Michele Buck : Yeah, I mean we are always looking at the returns that we’re getting on our spending, and making decisions as we go forward based on that. So we think that we’re in a reasonable zip code. I think we’ve said before that we don’t think we have to go back up to the very highest levels that we were at historically. We’ve done a great job over time, getting a lot of efficiency, getting very tight in our targeting, so that we’re getting even greater returns. But I wouldn’t also commit that this is the high mark, above which we’re not going to move above. We’re still probably not quite back to exactly the point we want to be.

Michael Lavery: Okay, that’s really helpful. And just want to unpack a little bit more if we can, a comment you made in the prepared remarks about seasons being a growth driver. You said it’s off to a great start. Obviously, last year went really well as well. And so just would love to understand a little bit better how that unfolds and how to be thinking about that.

Michele Buck : Yeah, we continue to anticipate very strong growth in the seasons. We’ve continued to see that in the category. Consumers, during the past several years, have even dialed up their interest in season. So it is a strong part of our portfolio. It’s a place where we do very well. It’s a place where there’s a lot of emotional connectivity. There’s an anchor event, people want to participate in those anchor events with the brands that they love. And so we think that there’s opportunity. We had some missed demand that we weren’t able to fully fulfill because of capacity. And we’re going to be in a much better position this year to be able to more fully capture that opportunity. And the first part of the year, as I mentioned earlier, from a share perspective, we won’t be as strong as we anticipate that we will be for the seasons towards the backward of the year.

Michael Lavery: Okay, great. Thanks so much.

Operator: Thank you. Our next question comes from line of Cody Ross with UBS. Please proceed with your question.

Cody Ross : Good morning. Thank you for taking questions. I just want to go back to the last question on volume and perhaps unpack cadence throughout the year. You have increased capacity for seasons coming on, but you’re also lapping the over shipment in the first half this year. Can you just unpack a little bit how you expect volume to progress throughout the year, understanding that you expect for the full year to be flat to slightly down? That’s my first question. Thank you.

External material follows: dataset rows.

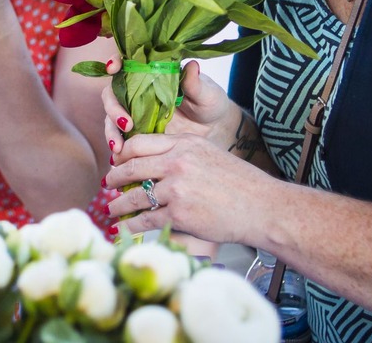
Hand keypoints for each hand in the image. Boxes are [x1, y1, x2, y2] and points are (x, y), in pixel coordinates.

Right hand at [103, 59, 241, 149]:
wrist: (215, 130)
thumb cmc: (210, 103)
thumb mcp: (206, 93)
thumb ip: (195, 83)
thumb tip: (192, 66)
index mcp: (152, 74)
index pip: (127, 64)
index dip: (116, 63)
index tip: (113, 68)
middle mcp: (138, 92)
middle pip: (112, 95)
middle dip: (113, 109)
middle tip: (125, 125)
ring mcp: (135, 114)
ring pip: (111, 119)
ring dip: (111, 132)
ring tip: (119, 149)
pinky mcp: (137, 134)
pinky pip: (121, 139)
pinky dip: (117, 148)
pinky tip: (119, 159)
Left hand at [104, 131, 276, 243]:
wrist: (263, 207)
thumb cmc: (242, 184)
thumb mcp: (211, 154)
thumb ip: (184, 153)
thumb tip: (158, 161)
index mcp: (185, 144)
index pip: (140, 143)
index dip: (123, 154)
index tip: (117, 161)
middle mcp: (177, 162)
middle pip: (132, 167)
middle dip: (115, 178)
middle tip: (108, 184)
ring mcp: (177, 188)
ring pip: (135, 195)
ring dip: (118, 204)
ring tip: (110, 209)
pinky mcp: (179, 214)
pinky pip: (145, 219)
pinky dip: (131, 225)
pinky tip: (124, 228)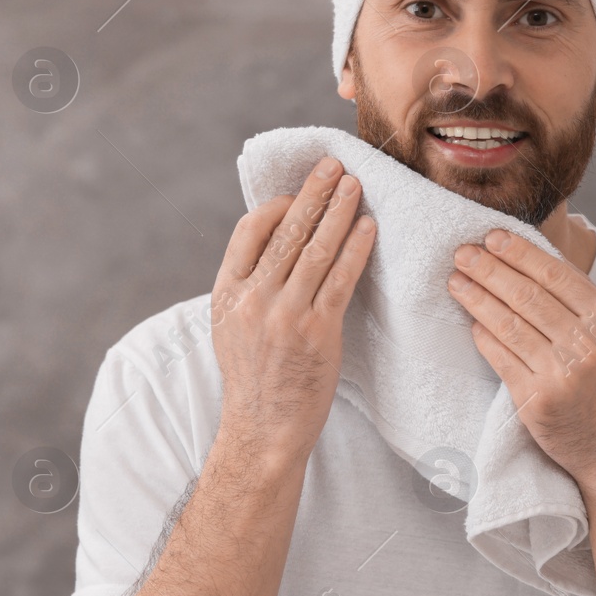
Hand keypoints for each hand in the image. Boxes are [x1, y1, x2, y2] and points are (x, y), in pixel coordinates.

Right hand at [211, 157, 375, 466]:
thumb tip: (277, 243)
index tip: (301, 191)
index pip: (249, 230)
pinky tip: (369, 228)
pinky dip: (356, 249)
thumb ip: (249, 286)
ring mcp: (284, 314)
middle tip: (334, 165)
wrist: (263, 430)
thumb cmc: (255, 378)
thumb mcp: (231, 326)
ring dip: (339, 212)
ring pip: (315, 249)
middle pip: (286, 231)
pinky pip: (340, 280)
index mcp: (226, 293)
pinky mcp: (317, 332)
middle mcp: (252, 299)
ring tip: (356, 186)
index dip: (277, 205)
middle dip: (314, 194)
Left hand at [447, 229, 595, 501]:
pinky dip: (484, 337)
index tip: (493, 237)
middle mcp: (589, 343)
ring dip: (477, 297)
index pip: (558, 275)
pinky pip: (502, 358)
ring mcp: (563, 372)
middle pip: (529, 294)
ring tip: (456, 281)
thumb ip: (585, 307)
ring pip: (510, 323)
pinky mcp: (538, 401)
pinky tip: (471, 323)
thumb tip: (536, 263)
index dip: (521, 253)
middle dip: (490, 268)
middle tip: (462, 252)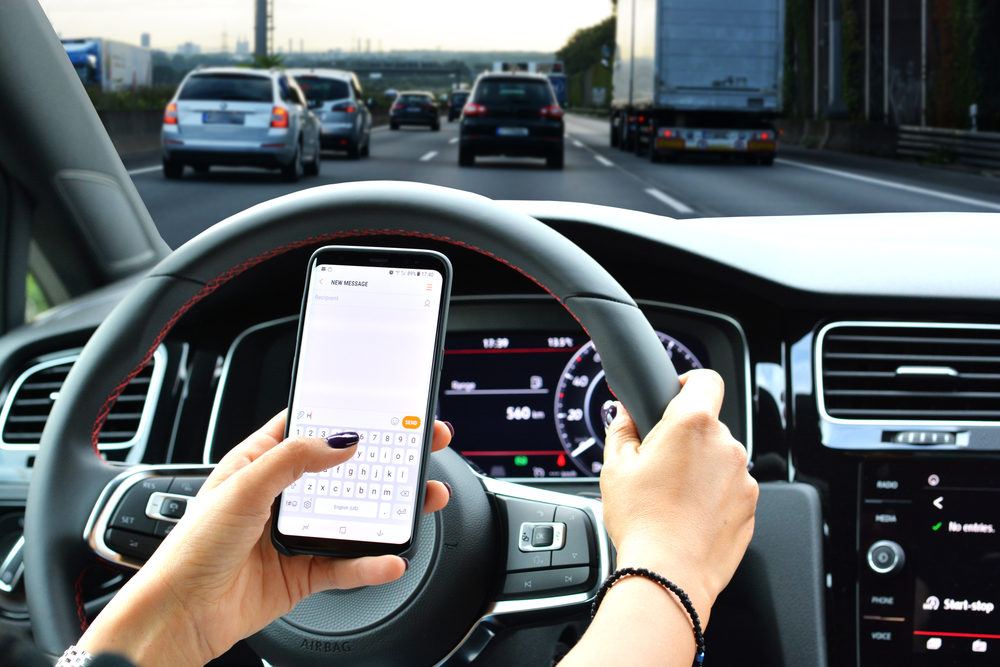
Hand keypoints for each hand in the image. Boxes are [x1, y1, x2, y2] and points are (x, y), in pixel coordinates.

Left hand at [77, 411, 452, 665]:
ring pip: (356, 517)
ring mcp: (295, 535)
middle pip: (346, 471)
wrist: (179, 616)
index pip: (312, 428)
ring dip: (390, 511)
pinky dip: (372, 564)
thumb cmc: (191, 550)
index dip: (349, 416)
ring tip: (422, 500)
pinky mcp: (304, 573)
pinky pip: (347, 565)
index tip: (386, 408)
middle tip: (424, 447)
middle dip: (387, 461)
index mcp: (261, 463)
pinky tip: (390, 559)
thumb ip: (292, 460)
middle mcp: (282, 496)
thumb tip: (339, 441)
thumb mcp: (241, 488)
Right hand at [600, 369, 756, 621]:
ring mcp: (742, 477)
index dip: (689, 383)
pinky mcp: (750, 506)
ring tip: (671, 496)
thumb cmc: (643, 521)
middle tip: (658, 463)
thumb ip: (622, 429)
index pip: (705, 380)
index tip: (675, 395)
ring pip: (719, 459)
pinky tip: (688, 515)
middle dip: (685, 438)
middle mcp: (726, 444)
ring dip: (701, 468)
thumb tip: (623, 414)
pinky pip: (730, 489)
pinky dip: (713, 496)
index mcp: (693, 424)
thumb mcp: (616, 467)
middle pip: (708, 425)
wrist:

Michele Buck : Steve, can you talk that through?

Steve Voskuil : Yeah, going into the first part of the year, the seasons we’ve got already identified the volume and shipments there. So as Michele said, we still — we’re dealing with some capacity constraints leading into the seasons in the front part of the year. When you look at the year overall, we’re not expecting any big material differences by quarter for volume.

Cody Ross : Okay, that’s helpful. And then just one last question on capital allocation here. You’re at the low end of your leverage target over the long term. Are you beginning to look at making additional acquisitions or perhaps return more cash to shareholders in the upcoming years? Thank you.